Orville Wright (1871-1948) was born in Dayton, Ohio, four years younger than his brother Wilbur (1867-1912). He dropped out of high school after his junior year to start a printing business in 1889. He designed and built, with his brother’s help, a printing press, and they started their own weekly newspaper, which they converted to a daily in 1890, but it lasted only four months. In 1892, they opened their own bicycle sales and repair shop and by 1896 began manufacturing their own brand of bicycle. They began their own aeronautical research and experimentation in 1899. They eventually discovered wing-warping as a means of turning an airplane. In 1900, they first went to Kitty Hawk, North Carolina, to experiment with gliders. They continued to experiment with wing and rudder design over the next three years with gliders, and first achieved powered flight in December 1903. Although their 1903 patent application was rejected, an Ohio patent attorney assisted them with a successful application for a patent for controlling a flying machine, issued in May 1906. They continued their experiments at Huffman Prairie near Dayton in Ohio for the next several years, keeping their designs secret to avoid theft by competitors. By 1908, they had contracts from the U.S. Army and a French company to built aircraft. Injured in a demonstration flight for the U.S. Army that killed a passenger, Orville Wright spent seven weeks in the hospital recovering from multiple broken bones. In 1909, they formed the Wright Company. After Wilbur’s death in 1912 of typhoid fever, Orville became the company’s president, but he sold it in 1915. He made his last flight as a pilot in 1918 and spent the next three decades serving with various aviation organizations.

 

Arthur Brown Ruhl (1876-1935) was born in Rockford, Illinois, and graduated from Harvard University in 1899. While at Harvard, he wrote for The Advocate and Lampoon, and ran on the track team. After he graduated, the New York Evening Sun employed him as a reporter, and he was soon published in Century Magazine, Harper’s Magazine, and Collier’s Weekly.  He traveled widely and wrote on a wide variety of topics, from sports to theatre to politics. He wrote about Latin-American affairs and was an authority on international relations.

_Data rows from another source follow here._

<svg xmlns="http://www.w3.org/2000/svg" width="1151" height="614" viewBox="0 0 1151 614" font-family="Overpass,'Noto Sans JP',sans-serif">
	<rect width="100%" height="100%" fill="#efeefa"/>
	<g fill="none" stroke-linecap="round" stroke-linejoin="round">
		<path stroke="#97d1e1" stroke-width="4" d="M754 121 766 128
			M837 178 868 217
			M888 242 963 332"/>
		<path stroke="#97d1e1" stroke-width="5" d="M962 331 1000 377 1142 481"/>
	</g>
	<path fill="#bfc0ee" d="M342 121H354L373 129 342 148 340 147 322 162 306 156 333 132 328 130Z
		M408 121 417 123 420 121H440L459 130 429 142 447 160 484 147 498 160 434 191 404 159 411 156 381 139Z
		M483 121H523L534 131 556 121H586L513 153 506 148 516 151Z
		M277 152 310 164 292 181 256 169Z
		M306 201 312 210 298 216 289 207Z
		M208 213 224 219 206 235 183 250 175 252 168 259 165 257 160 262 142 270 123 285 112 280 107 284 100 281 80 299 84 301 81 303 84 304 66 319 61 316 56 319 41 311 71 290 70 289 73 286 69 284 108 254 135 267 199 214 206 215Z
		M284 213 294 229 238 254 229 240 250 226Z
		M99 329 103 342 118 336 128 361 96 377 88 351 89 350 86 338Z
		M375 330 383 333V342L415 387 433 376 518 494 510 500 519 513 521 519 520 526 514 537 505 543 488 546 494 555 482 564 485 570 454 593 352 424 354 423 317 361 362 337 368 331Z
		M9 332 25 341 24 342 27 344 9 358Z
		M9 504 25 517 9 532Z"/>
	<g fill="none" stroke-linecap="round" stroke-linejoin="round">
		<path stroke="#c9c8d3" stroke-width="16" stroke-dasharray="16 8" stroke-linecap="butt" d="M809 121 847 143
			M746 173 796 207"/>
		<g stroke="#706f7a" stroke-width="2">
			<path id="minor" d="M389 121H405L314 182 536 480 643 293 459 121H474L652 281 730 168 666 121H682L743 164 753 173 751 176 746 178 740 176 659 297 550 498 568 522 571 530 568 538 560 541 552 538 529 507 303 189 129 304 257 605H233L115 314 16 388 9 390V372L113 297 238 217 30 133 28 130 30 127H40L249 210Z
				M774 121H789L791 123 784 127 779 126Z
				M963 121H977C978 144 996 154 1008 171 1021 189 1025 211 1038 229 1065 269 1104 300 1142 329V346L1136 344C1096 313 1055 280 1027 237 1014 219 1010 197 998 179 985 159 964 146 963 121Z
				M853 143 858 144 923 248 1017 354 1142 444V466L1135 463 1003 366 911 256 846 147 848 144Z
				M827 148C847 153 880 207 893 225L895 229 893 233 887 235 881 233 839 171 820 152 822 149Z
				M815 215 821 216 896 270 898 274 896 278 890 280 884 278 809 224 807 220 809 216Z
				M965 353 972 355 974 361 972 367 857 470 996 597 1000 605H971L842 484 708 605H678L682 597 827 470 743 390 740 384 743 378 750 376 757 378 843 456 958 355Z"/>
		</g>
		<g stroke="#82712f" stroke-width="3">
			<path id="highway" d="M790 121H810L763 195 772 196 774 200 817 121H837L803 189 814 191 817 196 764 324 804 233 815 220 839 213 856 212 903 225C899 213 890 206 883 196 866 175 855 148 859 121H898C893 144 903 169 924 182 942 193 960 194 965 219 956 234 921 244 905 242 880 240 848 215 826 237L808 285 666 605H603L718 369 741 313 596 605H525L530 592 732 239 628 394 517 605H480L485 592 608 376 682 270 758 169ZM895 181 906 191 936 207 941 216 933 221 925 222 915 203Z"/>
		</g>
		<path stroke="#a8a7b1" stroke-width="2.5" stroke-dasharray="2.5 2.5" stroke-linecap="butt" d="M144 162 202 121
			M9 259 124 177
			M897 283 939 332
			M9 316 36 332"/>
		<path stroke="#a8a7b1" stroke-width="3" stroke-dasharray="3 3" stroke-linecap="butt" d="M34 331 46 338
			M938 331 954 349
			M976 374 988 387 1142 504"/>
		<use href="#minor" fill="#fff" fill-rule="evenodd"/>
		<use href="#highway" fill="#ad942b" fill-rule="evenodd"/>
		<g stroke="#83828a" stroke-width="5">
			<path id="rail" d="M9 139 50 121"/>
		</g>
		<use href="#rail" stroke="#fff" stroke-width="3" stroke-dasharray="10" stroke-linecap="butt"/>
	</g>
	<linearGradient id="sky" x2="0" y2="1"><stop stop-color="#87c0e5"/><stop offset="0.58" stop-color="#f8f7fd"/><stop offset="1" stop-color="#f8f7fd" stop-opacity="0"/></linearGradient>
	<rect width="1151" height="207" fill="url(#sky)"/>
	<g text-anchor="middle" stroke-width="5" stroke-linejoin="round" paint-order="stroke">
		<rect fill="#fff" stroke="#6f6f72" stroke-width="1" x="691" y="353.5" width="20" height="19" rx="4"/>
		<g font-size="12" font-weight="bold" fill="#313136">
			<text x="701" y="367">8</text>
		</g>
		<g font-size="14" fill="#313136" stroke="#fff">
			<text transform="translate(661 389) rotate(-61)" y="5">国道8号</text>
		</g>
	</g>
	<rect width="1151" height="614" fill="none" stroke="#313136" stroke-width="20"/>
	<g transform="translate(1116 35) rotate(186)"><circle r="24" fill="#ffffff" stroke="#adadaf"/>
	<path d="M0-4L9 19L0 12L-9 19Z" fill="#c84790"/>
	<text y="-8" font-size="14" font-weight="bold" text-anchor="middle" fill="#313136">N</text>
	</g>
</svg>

He wrote about a Mexican revolution, a volcano erupting in South America, the German and Turkish lines at Gallipoli, the world heavyweight boxing match in Reno, theatres in Moscow, a George Gershwin concert, the Wright Brothers’ experiments with flight, and many other topics. He died in Queens from pneumonia, contracted ten days earlier. He married Zinaida Yakovnchikoff (1904-1952), who was born in Russia and spoke German, in 1926, in Berlin, Germany. They had one son Arthur Paul Ruhl (1929-1997).